Saunders Ramsey of Neel-Schaffer, the project engineer for the Locksley Way project, said the plan is a continuation of the multi-use path, with accommodations for limited space along Locksley Way.
"If you go way back it's always been the plan to go down Locksley Way," he said. "Early in the Lynn Lane path, we ran into utilities problems and right-of-way issues and that's why we terminated it at the South Montgomery-Locksley Way intersection."
Ramsey said there's not enough room along the side of Locksley Way to accommodate a 10-foot multi-use path with two feet of clearance, so the project will use a five-foot sidewalk with an eight-foot protected bike lane in the road.
"The walking path will begin on Montgomery Street and as you go in front of the church it will stay a multi-use path for pedestrians and cyclists," Ramsey said. "Once we pass the church or the church driveway, that's where we start crunching down on space. We're going to move the bikes into the street, but we'll have a pedestrian sidewalk."
The bike and pedestrian paths will reunite to a single multi-use path before turning south on Blackjack Road. That path will continue to the intersection with Stone Boulevard. Ramsey said it will be far enough off of the road to account for a future widening of Blackjack Road without disturbance.
The first of its kind in Mississippi
The new project brings a number of firsts for Mississippi. The two-way protected bike lane is the first of its kind in the state. The path will also feature a two-stage left turn box for cyclists to use at intersections. The box allows cyclists to make left turns across traffic at intersections by providing a clearly-marked point out of the way of motor traffic to wait until a green light or until the intersection is clear at a non-signalized intersection.
Ramsey said the project, which was initially expected to already be under construction, had to go through extra approval processes because the Mississippi Department of Transportation was unfamiliar with the two-stage design.
"It's something we're proud to introduce in Starkville," Ramsey said. "It's something that's never been done in the state of Mississippi but has been done all over the world. We just have not done it here and MDOT was not familiar with it."
The project is now expected to go to bid in the fall, with construction beginning in the spring and an anticipated completion next summer.
Mayor Lynn Spruill said she's very excited about the project for a few reasons. She said it's a way to continue strengthening the city's relationship with the county and university. It also will enhance accessibility for alternative travel methods in the city.
"This is particularly special because it is a type of project we want to have in multiple places around town," Spruill said. "It's a prototype for the state and city, and I think it enhances the multipurpose path. This is something that's very attractive and user-friendly, and helps us focus on multiple ways to get around town. I think that's exactly where we want to go for the future."

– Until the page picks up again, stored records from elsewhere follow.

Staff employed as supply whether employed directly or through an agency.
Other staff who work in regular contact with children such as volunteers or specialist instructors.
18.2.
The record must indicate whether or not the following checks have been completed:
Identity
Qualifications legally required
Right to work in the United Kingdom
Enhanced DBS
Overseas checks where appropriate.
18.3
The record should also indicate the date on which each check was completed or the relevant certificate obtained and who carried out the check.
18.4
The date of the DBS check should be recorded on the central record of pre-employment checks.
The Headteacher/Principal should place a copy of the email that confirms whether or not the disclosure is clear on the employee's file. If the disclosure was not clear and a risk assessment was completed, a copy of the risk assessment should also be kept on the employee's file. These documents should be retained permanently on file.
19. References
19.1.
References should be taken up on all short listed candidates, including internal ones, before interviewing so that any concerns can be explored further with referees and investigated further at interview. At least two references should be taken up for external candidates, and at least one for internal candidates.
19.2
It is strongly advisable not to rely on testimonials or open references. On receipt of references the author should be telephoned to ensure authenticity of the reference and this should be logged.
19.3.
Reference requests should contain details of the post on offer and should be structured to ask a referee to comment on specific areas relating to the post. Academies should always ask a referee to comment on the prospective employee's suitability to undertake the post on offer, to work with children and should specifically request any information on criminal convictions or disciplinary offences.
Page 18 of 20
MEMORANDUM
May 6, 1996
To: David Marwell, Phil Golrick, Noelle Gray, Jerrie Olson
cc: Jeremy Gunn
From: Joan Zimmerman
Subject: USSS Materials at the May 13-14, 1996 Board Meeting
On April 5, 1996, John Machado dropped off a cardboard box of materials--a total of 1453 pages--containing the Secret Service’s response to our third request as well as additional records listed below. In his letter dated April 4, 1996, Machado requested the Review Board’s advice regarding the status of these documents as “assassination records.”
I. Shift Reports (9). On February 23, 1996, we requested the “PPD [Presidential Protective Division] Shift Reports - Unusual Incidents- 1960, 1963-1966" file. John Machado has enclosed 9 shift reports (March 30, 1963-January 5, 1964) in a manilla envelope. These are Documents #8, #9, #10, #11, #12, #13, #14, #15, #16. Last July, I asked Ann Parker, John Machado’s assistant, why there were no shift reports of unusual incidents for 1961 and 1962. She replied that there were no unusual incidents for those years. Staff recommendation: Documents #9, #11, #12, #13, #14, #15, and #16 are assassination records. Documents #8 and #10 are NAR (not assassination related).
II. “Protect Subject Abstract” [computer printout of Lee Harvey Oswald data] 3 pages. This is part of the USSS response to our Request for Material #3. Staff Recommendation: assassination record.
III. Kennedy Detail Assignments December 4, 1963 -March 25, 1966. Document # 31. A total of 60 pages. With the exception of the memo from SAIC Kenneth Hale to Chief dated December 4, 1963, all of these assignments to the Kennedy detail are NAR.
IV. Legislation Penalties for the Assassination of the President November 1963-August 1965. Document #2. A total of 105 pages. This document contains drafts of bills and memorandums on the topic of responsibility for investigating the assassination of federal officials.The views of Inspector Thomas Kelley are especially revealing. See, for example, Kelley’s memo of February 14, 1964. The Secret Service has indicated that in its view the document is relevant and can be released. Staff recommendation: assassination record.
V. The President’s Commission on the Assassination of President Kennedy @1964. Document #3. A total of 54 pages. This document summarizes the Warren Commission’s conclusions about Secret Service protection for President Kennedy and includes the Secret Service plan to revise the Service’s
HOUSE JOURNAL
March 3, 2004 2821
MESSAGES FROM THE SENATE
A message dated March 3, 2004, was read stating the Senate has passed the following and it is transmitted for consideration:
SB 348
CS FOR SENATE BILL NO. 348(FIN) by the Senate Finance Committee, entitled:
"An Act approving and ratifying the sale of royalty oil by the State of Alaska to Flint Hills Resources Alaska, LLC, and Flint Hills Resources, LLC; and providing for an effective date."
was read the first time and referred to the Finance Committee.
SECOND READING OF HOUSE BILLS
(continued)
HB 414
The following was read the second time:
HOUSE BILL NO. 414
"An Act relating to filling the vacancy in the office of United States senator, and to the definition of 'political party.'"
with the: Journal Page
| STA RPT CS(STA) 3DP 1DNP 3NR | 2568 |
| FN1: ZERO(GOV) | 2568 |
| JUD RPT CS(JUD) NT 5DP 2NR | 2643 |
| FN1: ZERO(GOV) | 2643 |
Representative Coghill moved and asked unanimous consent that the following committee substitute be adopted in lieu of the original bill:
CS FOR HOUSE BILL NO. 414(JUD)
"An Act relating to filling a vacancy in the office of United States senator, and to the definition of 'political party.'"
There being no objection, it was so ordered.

District 4 Supervisor Bricklee Miller, through whose district the project runs, also approves.
"This will be a full connection that will connect students or anybody that wants to be mobile from the university all the way to the Sportsplex and McKee Park," she said. "It's an important part of growing the alternative transit system and supporting options for people to get outside and have places to exercise as well."
MSU Vice President for Research and Economic Development David Shaw also praised the project, in an issued statement.
"Mississippi State University is excited about the close three-way partnership between the university, the city and the county," he said. "It's a plus for all three partners and for the taxpayers. So many of our students, faculty and staff live in this area, and it gives them a great option for coming to and from campus."